When her ancestral homeland becomes endangered, an alumna grapples with the meaning of it all.
On a humid evening last June, a crowd of nearly 100 gathered inside a chapel of the Holy Angels Convent in the Upper Ninth Ward of New Orleans, equidistant from the bustling restaurant and music scene of the French Quarter and the Industrial Canal levee breach that devastated the Lower Ninth during Hurricane Katrina. People took their seats quietly, and the bereft tone of the congregation made one wonder if a coffin rather than a digital projector should have been placed at the foot of the altar.
Kerry St. Pé, a local marine biologist who has headed Louisiana’s oil spill response team for 23 years, stooped over a laptop and attempted to break down how the largest offshore oil disaster might alter the place he has devoted his whole life to trying to protect.
Gray haired and slender, St. Pé is accustomed to dealing with disaster. In 2005, his hometown of Port Sulphur in Plaquemines Parish was nearly wiped off the map by Hurricanes Katrina and Rita. After surveying Katrina’s damage, he called his brother. “The good news first: remember how we used to have a house on our lot? Now we have three. The bad news is none of them are ours.” Floodwaters had carried his home a quarter mile down the road. As director of the Barataria-Terrebonne National Estuary Program, St. Pé now spearheads efforts to restore the imperiled wetlands system directly south of New Orleans, which is experiencing one of the fastest rates of land loss in the world. His genteel Southern demeanor downplays the gravity of his work, but his slow, measured voice hints at his underlying weariness.
As soon as St. Pé finished showing his last slide, the audience at Holy Angels started peppering him with questions about the massive quantities of chemical dispersants that BP was heaping into the Gulf of Mexico. “Why should we entrust our waters to them?” a mother with two kids sitting in the pew beside her asked rhetorically. “Sure the EPA says it’s safe, but what if BP’s dispersants are still wrecking our fisheries 10, 20 years from now?”
Heads nodded in agreement. From activists in paint-stained clothes spending their post-college years rebuilding the city’s housing stock to professionals in their 50s and 60s dressed in crisp work attire, the group challenged and prodded St. Pé in a genial but earnest manner. The urban dwellers, who had come to the grassroots-organized session to learn about the spill without corporate spin, found cathartic solidarity. Despite daily full-page ads in every major newspaper asserting the company’s promise to “make it right” and TV spots featuring former BP CEO Tony Hayward pledging to “stay until the job is done,” community members could not vanquish their dread.
From where we sat, reaching the Deepwater Horizon rig blowout would have involved a two-hour drive by car and 50-mile boat ride across the choppy Gulf. Yet for local residents, it was as if the heavy ribbons of sweet crude were snaking down the city’s tree-lined avenues and blackened pelicans were washing up in neighborhood alleyways. It was not just the fact that staples of the local diet—oysters, shrimp, crabs, trout, and redfish—were in short supply or unavailable that unnerved so many. It was the fresh reminder that the people who call this terraqueous landscape home live on a narrow edge between beauty and tragedy, recovery and ruin. A toxic cocktail of corporate greed, lax government oversight, and fossil-fuel addiction had sent this delicate balance careening to a new disequilibrium.
Framed by a state of permanent catastrophe—between ongoing systemic land loss, destruction from storms such as Katrina, and the recent Deepwater Horizon oil spill—some suggest that Louisiana is the place where the hardest lessons are being manifested on the stewardship of natural resources and the resilience of local communities to fight for their survival.

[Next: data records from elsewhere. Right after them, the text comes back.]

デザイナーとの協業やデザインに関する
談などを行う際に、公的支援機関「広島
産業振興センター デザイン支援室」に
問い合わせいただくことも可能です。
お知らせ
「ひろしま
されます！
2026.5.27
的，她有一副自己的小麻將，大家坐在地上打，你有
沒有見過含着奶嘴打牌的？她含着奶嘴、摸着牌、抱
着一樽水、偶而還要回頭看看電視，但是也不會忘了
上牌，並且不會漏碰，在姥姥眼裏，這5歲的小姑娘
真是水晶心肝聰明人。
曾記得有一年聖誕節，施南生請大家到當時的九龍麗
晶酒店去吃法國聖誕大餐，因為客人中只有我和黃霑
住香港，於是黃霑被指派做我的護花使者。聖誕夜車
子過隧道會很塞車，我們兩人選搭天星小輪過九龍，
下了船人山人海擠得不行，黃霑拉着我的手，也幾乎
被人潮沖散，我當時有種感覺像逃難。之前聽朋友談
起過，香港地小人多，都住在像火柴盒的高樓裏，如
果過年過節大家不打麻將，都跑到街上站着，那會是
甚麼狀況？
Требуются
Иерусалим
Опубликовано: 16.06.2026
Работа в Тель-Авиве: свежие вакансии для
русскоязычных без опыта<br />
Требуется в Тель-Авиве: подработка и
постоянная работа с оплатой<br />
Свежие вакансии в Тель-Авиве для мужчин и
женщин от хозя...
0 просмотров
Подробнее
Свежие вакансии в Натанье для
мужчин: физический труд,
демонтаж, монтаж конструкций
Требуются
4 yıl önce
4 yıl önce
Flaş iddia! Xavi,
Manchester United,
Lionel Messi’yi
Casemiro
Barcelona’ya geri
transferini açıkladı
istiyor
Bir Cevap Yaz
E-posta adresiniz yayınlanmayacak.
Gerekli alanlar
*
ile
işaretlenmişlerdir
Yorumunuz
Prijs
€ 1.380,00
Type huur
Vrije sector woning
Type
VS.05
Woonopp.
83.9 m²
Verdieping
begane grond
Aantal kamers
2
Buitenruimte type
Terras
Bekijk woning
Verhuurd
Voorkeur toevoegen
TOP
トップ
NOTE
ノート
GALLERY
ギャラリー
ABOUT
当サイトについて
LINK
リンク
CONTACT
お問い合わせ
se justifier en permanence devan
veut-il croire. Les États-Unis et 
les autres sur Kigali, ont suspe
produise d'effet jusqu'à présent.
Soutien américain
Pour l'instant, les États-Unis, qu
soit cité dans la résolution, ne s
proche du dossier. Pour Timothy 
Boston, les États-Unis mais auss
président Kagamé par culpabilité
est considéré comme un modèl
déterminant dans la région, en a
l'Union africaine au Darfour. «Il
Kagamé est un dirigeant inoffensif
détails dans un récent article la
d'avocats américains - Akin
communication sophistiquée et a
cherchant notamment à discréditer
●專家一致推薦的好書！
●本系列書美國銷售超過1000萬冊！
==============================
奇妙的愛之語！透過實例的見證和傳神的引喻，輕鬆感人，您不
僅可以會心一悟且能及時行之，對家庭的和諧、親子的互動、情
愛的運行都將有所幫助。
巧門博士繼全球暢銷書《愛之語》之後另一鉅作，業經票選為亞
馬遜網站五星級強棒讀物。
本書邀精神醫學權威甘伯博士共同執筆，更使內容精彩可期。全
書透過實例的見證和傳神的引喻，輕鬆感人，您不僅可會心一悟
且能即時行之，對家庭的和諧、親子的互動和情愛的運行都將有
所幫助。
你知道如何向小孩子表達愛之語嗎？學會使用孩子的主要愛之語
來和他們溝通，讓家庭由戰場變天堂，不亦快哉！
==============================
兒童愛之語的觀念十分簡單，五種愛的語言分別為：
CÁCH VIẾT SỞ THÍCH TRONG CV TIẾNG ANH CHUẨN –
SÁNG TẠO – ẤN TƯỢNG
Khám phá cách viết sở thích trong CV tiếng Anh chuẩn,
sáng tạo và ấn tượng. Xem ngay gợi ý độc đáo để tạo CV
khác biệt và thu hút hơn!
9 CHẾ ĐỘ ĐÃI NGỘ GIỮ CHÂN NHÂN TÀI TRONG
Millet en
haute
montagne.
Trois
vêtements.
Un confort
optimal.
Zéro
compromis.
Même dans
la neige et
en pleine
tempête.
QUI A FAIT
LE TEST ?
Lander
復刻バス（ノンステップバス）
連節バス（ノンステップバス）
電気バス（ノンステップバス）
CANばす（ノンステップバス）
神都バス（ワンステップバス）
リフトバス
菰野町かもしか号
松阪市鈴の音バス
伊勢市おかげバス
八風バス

For the past five years, I watched my hometown of New Orleans stitch itself back together after Hurricane Katrina, in the darkest times of which it was not entirely clear whether the city could mend the wounds on its physical landscape and human geography. The deeper I dug into the city’s recovery efforts—from gutting flooded homes with fellow Middlebury students and attending vigorous community rebuilding meetings in Katrina’s wake to spending a year after graduation to help restore homes in the most storm-ravaged neighborhoods—the more it became apparent that the city’s fate would be determined not just by local residents and volunteers from across the country, but by a delta rapidly succumbing to the sea.